Mr FitzPatrick said: “We are very pleased about the £765,000. We have been working since the surge happened to make sure ministers and the government know the impact on our coast. We are continuing to speak to them so we can strengthen our sea defences.
“Given the extent and quality of the recovery work that has been achieved since December I would have been very disappointed if they (EA) had not approved funding for the work.
“Even with this EA grant it is likely the council will still be out of pocket to the tune of over £500,000 as a result of December’s events. We are continuing to have a dialogue with central government regarding further financial support and about how such a situation could be avoided in the future, to take the pressure off hard-pressed local government funds.”
The grant comes after Mr FitzPatrick met Brandon Lewis, minister for local government and Conservative MP for Great Yarmouth, as well as representatives from Norfolk County Council, and the councils for King’s Lynn and West Norfolk, and Great Yarmouth in Cromer on Friday.
Mr FitzPatrick said there should be more “joined up thinking” between coastal authorities and the government for future flooding events.
Pauline Porter, chairman of Walcott Parish Council and Walcott Community Resilience Co-ordinator, said: “It is absolutely brilliant about the EA money. North Norfolk District Council has a huge amount of coast to look after.
“The council has spared no expense to help people in Walcott and Bacton.
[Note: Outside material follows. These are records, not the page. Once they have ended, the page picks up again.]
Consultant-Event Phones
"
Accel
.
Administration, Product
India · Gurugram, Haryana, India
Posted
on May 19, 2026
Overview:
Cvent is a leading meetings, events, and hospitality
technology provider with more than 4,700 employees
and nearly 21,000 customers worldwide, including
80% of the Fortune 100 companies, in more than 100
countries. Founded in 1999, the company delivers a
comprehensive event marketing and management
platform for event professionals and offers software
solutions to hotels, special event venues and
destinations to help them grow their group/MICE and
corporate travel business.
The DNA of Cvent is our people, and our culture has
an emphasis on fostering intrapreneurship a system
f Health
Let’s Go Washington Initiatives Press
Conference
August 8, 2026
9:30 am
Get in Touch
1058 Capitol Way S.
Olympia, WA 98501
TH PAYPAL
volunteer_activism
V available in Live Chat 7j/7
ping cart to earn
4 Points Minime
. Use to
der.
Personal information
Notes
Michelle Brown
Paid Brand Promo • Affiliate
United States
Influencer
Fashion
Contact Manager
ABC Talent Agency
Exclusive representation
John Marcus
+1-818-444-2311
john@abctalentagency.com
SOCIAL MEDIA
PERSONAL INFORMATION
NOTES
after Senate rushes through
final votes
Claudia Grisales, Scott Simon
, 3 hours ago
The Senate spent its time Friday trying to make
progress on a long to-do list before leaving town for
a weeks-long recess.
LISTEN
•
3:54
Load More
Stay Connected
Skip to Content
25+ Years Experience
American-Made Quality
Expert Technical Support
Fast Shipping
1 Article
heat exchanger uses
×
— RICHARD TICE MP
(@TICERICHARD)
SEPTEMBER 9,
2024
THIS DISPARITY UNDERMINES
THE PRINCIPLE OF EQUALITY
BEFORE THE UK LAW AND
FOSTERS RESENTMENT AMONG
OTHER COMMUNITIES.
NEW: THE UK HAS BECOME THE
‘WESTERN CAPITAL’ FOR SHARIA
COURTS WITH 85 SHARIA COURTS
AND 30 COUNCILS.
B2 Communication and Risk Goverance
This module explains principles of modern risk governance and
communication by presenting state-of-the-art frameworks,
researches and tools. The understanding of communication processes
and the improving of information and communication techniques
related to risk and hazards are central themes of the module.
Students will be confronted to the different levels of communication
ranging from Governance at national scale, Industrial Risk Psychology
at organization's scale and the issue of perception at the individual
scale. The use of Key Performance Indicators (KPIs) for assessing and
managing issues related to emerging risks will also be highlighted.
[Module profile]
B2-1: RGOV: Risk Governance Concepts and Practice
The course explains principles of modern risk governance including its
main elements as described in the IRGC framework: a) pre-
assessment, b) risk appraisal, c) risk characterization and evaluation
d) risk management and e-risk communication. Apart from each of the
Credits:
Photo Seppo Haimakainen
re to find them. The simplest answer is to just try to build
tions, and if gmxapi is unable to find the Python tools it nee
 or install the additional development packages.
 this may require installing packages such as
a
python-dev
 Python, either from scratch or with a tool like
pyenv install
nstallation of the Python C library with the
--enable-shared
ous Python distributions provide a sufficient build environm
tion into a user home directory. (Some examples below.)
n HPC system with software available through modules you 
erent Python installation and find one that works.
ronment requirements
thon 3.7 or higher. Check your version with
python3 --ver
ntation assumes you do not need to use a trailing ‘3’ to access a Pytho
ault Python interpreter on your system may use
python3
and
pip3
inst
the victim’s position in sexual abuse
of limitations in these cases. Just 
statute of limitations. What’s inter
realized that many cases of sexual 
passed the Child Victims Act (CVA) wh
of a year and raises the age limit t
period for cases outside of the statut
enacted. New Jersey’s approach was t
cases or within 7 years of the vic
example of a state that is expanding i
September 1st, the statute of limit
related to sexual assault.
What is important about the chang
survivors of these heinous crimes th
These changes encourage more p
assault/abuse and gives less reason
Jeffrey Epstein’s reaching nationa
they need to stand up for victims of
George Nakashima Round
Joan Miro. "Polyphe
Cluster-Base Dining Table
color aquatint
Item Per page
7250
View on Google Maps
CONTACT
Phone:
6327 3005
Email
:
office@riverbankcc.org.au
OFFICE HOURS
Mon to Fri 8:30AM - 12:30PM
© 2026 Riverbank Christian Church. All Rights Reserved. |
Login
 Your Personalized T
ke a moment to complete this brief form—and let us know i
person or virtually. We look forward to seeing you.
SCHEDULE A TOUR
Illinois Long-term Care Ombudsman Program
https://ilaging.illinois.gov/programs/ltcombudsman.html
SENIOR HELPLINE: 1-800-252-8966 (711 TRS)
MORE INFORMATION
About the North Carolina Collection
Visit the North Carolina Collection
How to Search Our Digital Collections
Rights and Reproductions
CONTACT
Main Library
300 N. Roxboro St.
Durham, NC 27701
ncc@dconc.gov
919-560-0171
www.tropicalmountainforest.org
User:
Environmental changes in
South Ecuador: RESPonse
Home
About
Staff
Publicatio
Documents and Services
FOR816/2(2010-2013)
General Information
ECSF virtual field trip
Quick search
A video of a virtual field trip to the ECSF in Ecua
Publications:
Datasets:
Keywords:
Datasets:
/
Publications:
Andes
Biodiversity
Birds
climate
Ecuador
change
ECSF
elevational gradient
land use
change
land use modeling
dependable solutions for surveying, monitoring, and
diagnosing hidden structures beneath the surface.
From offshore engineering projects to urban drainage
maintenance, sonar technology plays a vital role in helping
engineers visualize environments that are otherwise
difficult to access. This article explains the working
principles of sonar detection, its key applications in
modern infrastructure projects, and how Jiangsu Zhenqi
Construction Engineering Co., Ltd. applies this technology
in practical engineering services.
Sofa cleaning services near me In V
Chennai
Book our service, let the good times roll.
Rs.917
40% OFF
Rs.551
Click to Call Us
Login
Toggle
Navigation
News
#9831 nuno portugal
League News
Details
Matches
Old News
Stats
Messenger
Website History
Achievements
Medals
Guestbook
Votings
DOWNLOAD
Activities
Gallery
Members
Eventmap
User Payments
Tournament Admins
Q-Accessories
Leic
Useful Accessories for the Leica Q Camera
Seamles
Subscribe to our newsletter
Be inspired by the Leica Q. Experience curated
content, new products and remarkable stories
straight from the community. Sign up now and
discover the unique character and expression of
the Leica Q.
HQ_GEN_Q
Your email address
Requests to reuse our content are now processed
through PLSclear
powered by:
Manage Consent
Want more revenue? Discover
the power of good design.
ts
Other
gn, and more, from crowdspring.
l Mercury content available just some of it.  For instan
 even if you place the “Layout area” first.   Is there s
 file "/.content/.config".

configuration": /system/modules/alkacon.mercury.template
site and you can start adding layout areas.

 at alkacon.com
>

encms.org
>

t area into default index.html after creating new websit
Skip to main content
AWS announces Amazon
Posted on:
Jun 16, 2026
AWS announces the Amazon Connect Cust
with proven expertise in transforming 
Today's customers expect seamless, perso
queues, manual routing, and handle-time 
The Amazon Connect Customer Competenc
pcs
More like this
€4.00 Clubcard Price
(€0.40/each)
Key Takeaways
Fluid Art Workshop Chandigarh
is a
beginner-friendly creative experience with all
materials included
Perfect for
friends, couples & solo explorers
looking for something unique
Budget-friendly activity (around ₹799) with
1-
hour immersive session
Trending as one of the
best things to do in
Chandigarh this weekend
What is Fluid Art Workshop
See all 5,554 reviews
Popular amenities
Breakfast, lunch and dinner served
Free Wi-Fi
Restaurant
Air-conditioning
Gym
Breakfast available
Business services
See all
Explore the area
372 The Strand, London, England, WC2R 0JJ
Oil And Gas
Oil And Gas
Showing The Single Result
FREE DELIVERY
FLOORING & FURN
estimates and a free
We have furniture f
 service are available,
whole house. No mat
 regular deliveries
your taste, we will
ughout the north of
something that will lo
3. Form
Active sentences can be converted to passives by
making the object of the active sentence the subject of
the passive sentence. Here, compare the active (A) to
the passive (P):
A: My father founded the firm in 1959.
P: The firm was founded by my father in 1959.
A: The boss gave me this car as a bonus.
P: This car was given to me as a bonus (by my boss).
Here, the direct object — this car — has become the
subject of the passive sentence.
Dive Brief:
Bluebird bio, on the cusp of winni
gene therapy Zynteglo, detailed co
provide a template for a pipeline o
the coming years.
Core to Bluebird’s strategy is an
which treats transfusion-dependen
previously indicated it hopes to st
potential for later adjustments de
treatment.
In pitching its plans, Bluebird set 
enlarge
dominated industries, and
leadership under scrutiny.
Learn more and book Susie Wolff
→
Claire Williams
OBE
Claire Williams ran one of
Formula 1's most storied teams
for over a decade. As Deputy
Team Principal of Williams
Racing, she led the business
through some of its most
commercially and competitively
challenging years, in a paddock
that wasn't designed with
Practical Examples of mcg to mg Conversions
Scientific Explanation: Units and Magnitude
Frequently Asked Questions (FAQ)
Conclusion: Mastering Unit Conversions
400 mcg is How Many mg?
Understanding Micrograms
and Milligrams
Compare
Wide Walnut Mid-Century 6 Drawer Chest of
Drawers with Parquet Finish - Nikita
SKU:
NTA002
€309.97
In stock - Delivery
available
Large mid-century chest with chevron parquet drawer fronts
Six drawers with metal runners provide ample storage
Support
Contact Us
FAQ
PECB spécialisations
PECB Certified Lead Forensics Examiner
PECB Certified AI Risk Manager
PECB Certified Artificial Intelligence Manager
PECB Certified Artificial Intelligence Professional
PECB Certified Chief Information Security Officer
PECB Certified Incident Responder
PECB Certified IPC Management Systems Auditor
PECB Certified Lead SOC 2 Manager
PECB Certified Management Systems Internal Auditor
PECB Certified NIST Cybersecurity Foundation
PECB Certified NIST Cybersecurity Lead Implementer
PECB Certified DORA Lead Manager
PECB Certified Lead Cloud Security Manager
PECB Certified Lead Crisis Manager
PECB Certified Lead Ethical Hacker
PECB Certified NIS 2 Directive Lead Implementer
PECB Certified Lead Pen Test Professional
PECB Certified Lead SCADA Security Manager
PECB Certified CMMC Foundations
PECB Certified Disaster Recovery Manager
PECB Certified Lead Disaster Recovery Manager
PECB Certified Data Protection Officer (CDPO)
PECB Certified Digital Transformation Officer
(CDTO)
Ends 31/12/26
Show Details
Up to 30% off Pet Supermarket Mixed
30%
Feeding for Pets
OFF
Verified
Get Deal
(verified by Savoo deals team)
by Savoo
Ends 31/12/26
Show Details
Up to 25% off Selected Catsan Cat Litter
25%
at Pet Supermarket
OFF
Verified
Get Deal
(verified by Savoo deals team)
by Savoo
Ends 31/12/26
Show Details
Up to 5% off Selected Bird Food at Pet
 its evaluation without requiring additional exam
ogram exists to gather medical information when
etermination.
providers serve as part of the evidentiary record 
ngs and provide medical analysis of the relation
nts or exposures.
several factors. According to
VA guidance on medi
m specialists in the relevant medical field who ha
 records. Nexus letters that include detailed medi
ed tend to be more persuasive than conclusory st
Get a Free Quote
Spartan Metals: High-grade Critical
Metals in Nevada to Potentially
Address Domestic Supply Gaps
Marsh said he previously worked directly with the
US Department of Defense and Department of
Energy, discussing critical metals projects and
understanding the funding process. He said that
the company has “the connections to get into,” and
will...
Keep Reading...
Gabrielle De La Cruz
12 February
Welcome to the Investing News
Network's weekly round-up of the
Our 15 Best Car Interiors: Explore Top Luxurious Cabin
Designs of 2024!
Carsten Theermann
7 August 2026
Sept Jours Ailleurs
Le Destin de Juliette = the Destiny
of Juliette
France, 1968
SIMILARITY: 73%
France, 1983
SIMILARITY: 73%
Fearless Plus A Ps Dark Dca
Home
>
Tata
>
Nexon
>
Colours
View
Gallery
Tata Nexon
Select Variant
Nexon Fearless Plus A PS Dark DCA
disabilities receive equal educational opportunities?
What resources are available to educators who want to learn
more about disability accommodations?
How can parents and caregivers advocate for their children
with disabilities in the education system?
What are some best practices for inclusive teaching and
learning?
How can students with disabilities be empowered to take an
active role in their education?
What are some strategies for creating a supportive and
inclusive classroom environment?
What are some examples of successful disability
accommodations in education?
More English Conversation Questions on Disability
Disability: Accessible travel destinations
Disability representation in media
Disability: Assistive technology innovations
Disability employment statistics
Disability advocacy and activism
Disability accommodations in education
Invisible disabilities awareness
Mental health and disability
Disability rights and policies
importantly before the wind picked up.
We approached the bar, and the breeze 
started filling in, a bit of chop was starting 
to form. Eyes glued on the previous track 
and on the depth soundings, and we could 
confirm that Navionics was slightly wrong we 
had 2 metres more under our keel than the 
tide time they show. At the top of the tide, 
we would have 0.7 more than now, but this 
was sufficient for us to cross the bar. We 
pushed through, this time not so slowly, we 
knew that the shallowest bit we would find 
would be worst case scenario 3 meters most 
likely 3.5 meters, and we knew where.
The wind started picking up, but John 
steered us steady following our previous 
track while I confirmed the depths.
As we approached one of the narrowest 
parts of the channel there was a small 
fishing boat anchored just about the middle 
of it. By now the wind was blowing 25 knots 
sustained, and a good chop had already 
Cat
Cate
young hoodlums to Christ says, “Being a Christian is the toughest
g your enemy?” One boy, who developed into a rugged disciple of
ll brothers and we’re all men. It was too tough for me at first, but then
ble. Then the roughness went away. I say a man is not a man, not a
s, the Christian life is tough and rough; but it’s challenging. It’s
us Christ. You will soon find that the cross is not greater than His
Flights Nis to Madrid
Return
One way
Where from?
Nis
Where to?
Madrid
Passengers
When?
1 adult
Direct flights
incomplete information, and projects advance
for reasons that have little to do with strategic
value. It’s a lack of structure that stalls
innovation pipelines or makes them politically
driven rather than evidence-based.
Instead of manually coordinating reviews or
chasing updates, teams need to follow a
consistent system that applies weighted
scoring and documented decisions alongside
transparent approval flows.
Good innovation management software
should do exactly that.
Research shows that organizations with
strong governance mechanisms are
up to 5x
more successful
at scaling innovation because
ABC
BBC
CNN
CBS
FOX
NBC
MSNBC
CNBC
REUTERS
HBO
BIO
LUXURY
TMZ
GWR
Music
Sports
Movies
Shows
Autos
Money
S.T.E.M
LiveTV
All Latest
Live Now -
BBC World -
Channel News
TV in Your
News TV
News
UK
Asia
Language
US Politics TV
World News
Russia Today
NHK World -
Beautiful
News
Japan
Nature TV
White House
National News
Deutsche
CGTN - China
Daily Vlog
It has cost the council dearly.”
She added in an ideal world there should be additional defences built in the North Sea to protect homes and businesses in the future but that would require “an open cheque book”.
Mark Johnson, environment agency coastal manager, said: “We are pleased to have been able to make this prompt payment to help fund these important emergency works. The money came from the additional funds made available by government for recovery from recent extreme events.”
The £765,000 will be spent for the 2013/14 financial years and if the £276,000 was granted it would be spent in the 2014/15 financial years.
Each year the council, which covers 45 miles of coast, receives about £1.75m a year in general reserves.